[WHAT IS BEING ASKED]: Only lines, not pictures: please repeat exactly the lines from the one with "Table 2. Pulse Patterns of the CSVPWM and the" through the end of the listing.

[TASK INPUT]:
**********

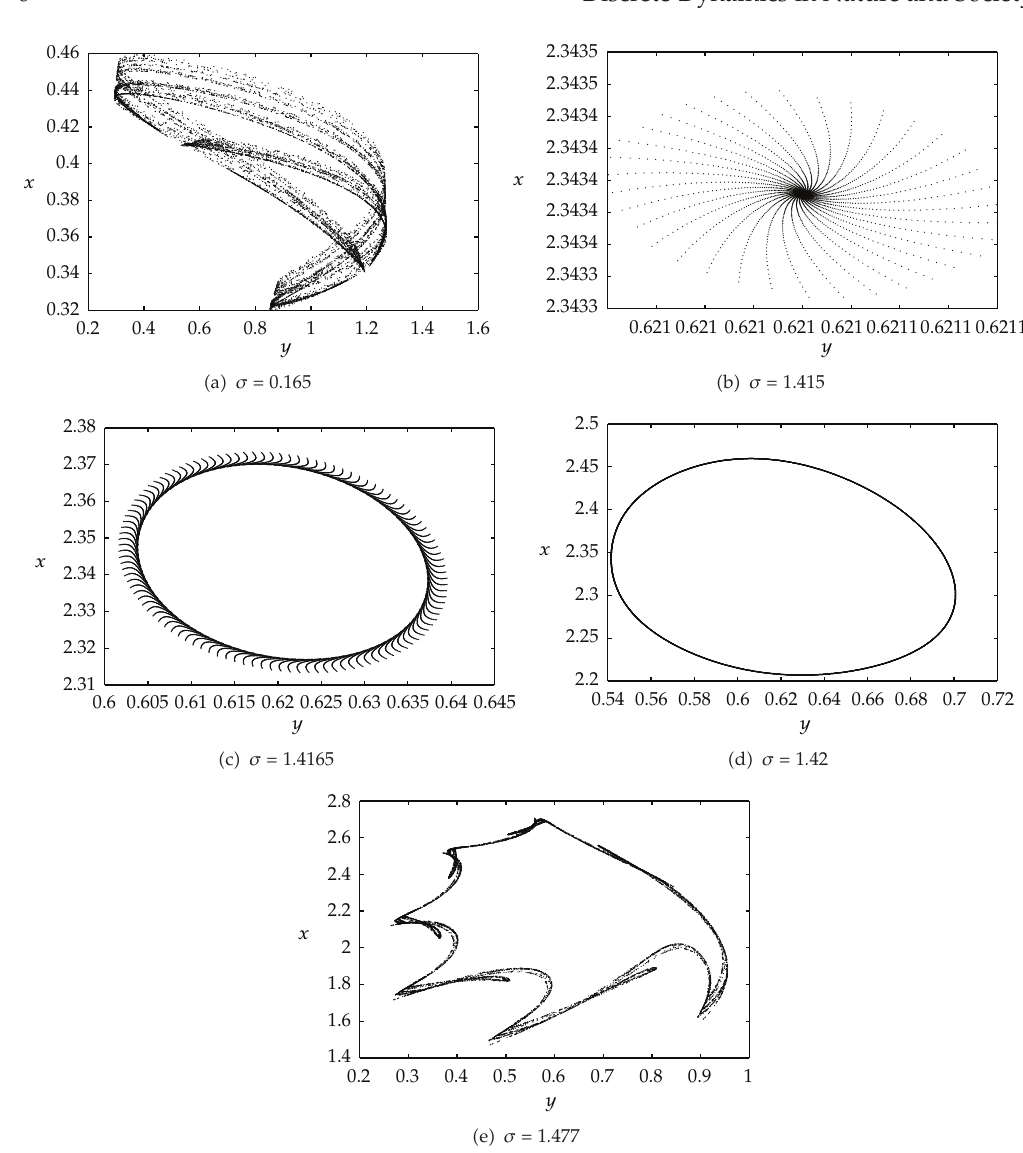
Figure 3: Phase plot with the parameters of Figure 1. (cid:2) a (cid:3) chaotic trajectory; (cid:2) b (cid:3) the stable fixed point before the Neimark-Sacker bifurcation occurs; (cid:2) c (cid:3) the Neimark-Sacker bifurcation; (cid:2) d (cid:3) the stable invariant closed curve around the fixed point created after bifurcation; (cid:2) e (cid:3) chaotic trajectory.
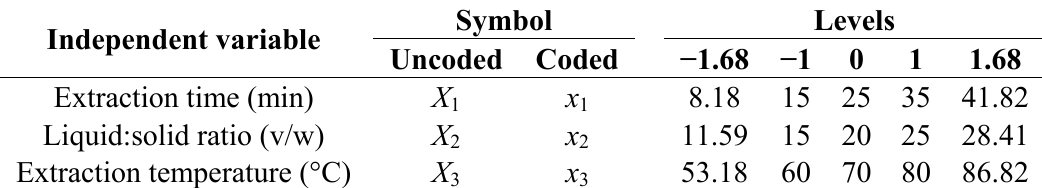
Table 4. Independent variable values of the process and their corresponding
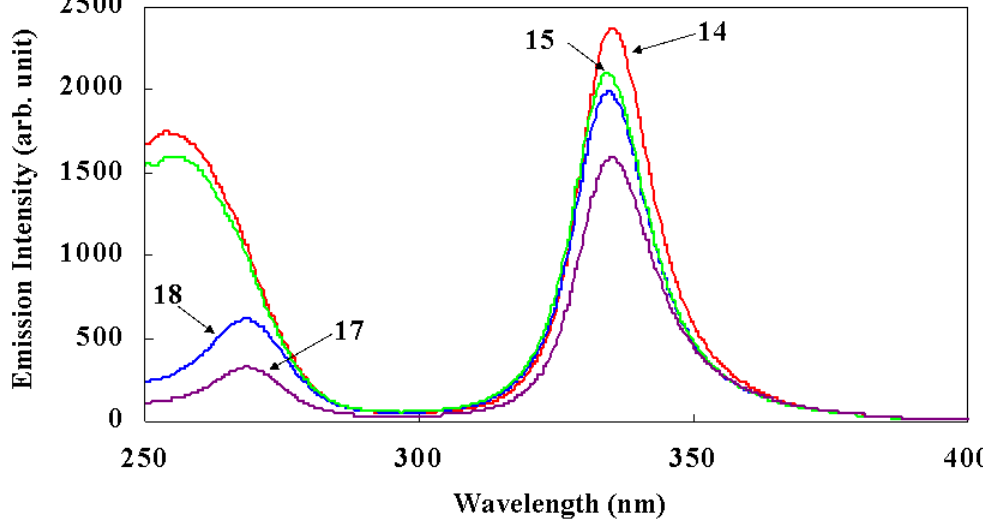
Figure 12. Comparison of the excitation spectra of Eu(III) complexes 17 and 18 , which have thienyl groups in non-symmetric phosphine oxides, with the spectra of complexes 14 and 15 , which have phenyl groups (measured in CCl excited at 336 nm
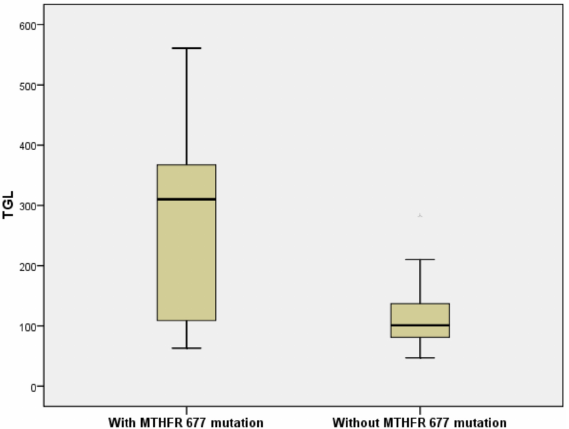
Figure 3. C677T mutation in the MTHFR gene is associated with a high risk for hypertrygliceridemia (OR = 1.392, 95%CI = (1.192,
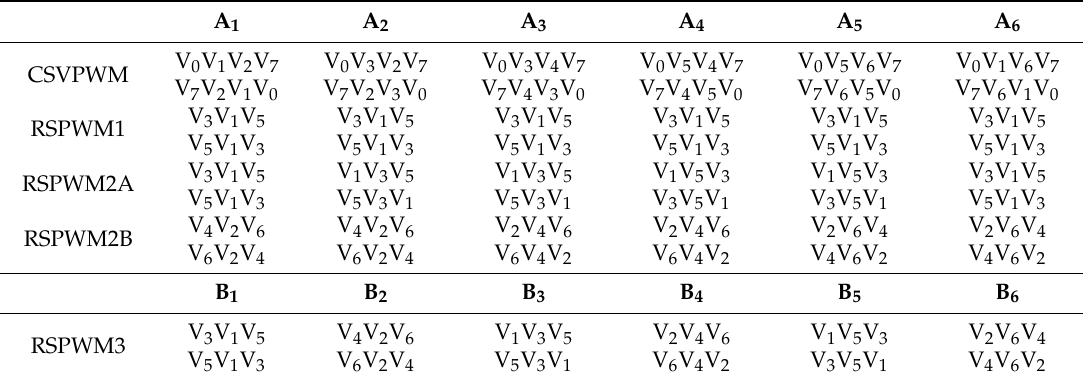
Table 2. Pulse Patterns of the CSVPWM and the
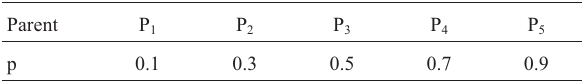
Table 1 - Favorable allele frequencies (p) for the five parents (Pi, where i = 1, 2, ...5). Parent P 1 P 2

**********

[TASK SOLUTION]:
Table 2. Pulse Patterns of the CSVPWM and the
Table 1 - Favorable allele frequencies (p) for the five parents (Pi, where i = 1, 2, ...5). Parent P 1 P 2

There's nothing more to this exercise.